Small independent energy producers trying to elbow in on big Alaska utilities
September 12, 2013
By Suzanna Caldwell | The Alaska Dispatch: It’s been 31 years since the Regulatory Commission of Alaska has taken a hard look at the rules of engagement when small, independent power producers try to sell energy to large electric utilities.
One man is hoping to change that and in the process not only encourage development of independent power producers — many of which focus on clean, renewable electricity — but also help Alaskans deal with the soaring cost of energy.
Mike Craft, managing partner of Alaska Environmental Power, LLC and co-owner of the Delta Wind Farm, filed an informal complaint with the regulatory body last month in an effort to force the commission to reconsider its rules governing how utilities negotiate with smaller power producers wanting to connect to the grid.
Craft, a self-described “bulldog,” has tried to work with Golden Valley Electric Association for years to incorporate his operation into the electric grid. He and other small power producers contend the utilities hold all the power when negotiating how much they’ll pay for electricity from independent producers. With no safeguards in place, he argues, small businesses are at the mercy of the utilities. Craft says the goal is to offer a level playing field for independent power producers while diversifying Alaska’s energy sources.

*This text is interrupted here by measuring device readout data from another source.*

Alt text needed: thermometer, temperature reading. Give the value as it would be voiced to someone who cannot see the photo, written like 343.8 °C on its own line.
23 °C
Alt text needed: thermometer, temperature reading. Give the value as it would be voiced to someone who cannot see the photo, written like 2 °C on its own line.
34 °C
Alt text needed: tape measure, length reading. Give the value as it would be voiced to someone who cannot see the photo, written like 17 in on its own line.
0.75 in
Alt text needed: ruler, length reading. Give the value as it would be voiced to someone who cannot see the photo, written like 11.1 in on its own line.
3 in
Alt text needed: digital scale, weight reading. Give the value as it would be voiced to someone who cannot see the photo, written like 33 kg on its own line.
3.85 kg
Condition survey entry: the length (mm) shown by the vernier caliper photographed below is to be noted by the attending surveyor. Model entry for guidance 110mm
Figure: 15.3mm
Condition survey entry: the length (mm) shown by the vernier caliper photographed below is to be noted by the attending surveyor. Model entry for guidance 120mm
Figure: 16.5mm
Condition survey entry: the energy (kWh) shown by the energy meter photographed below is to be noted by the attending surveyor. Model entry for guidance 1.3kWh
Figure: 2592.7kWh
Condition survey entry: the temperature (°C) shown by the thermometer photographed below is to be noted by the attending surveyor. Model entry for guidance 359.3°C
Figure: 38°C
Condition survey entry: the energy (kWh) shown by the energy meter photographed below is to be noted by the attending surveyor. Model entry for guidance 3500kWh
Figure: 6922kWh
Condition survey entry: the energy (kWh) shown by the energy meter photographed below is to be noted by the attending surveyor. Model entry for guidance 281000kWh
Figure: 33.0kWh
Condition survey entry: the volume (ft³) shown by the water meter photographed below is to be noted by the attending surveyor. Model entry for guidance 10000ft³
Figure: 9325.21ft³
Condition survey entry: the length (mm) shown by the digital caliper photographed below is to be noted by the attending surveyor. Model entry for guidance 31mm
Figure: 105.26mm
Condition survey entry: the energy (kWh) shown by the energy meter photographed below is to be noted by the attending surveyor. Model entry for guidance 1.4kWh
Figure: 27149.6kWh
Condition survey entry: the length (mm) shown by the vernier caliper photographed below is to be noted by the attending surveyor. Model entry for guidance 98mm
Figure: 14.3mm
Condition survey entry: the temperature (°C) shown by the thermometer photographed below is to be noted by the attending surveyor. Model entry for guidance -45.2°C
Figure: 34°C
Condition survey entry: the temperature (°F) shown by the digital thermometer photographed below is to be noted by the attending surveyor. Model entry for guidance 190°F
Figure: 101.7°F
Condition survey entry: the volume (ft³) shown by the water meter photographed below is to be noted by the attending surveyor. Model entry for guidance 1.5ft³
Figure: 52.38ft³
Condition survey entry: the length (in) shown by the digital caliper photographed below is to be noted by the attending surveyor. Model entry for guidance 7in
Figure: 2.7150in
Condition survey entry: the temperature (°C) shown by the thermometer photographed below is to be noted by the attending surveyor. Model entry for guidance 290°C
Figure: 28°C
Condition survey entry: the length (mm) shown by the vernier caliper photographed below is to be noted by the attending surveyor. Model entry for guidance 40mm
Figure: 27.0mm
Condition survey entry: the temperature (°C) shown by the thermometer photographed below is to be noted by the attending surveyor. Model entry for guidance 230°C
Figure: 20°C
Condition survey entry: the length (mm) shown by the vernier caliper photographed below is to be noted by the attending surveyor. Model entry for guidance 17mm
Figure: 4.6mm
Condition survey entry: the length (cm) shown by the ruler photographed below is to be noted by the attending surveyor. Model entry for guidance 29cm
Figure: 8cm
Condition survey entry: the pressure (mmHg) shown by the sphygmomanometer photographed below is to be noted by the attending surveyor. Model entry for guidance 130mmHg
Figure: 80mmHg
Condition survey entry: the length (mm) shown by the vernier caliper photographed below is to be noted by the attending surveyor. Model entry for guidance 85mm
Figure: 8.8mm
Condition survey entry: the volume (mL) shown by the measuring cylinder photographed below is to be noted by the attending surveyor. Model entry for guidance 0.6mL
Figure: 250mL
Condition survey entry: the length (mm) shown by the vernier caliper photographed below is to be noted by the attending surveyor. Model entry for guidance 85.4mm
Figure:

The Regulatory Commission examined Craft’s informal request Wednesday, with the five-member commission voting unanimously to put the issue on the “R docket” – or rule docket. That sets the request up for public comment, with the commission planning to take it up again at the beginning of 2014. At that time, the commission will take a harder, more in-depth look at whether it has the authority to change regulations governing how utilities negotiate with small energy producers.